BOSTON (CBS) – A day that has lived in infamy was commemorated Thursday in Charlestown, the surprise attack on Pearl Harbor 76 years ago. They gathered on a Navy destroyer at the Navy yard to remember. And among them, a Waltham man who survived the attack, and served in the Pacific for the rest of the war.
Freeman Johnson was 21 years old in 1941. It was December 7th when hundreds of Japanese war planes attacked Pearl Harbor.
The surprise assault killed more than 2,400 Americans, destroyed almost 20 ships and launched America into World War II. Mr. Johnson was a fireman working in the boiler room aboard the USS St. Louis, nicknamed “Lucky Lou” because it escaped the destruction.

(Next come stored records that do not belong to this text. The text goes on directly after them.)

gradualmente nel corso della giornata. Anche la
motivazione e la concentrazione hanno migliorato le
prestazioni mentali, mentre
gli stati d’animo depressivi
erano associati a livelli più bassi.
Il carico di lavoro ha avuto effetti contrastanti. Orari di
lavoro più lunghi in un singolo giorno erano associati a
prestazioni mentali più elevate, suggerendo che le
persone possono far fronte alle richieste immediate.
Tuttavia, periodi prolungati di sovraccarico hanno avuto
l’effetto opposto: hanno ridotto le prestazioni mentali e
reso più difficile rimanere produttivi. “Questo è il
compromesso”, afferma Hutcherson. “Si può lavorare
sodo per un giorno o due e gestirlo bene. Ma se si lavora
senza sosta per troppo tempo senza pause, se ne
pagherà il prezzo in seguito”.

On Thursday, he dropped a wreath into the harbor for all those who didn’t. “It’s a day of remembrance,” he says.
And he does remember. “The first wave went for the aircraft. And then the second wave went for the battleships,” he says. Afterward the scene was horrifying. “Just a mess. The ships were just wrecked,” Johnson says.

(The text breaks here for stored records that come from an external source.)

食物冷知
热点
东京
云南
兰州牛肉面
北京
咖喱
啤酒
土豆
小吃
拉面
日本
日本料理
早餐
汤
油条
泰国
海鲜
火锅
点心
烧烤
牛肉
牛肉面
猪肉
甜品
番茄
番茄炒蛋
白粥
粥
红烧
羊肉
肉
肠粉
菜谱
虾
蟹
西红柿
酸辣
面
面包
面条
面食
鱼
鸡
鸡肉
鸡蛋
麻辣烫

Seventy-six years later, military personnel and civilians gathered in Charlestown to honor sacrifice and duty. “Our nation came together in the name of freedom,” says Commander Nathaniel Shick, the captain of the USS Constitution.
“Today is a day of respectful remembrance,” Giselle Sterling, the Boston Veterans’ Services Commissioner told the crowd. “This is the 9-11 of the World War II generation. nd as we honor 9-11 for our generation and those that witnessed it, to think that they witnessed the same aspect. They were there,” says Francisco Urena, the Mass. Secretary of Veteran’s Services.
The ceremony took place on the USS Cassin Young, a ship named after a hero of Pearl Harbor. Capt. Cassin Young commanded a ship that was badly damaged by Japanese bombs. He rallied his crew and was able to save the ship. He was killed a year later during the Battle of Guadalcanal.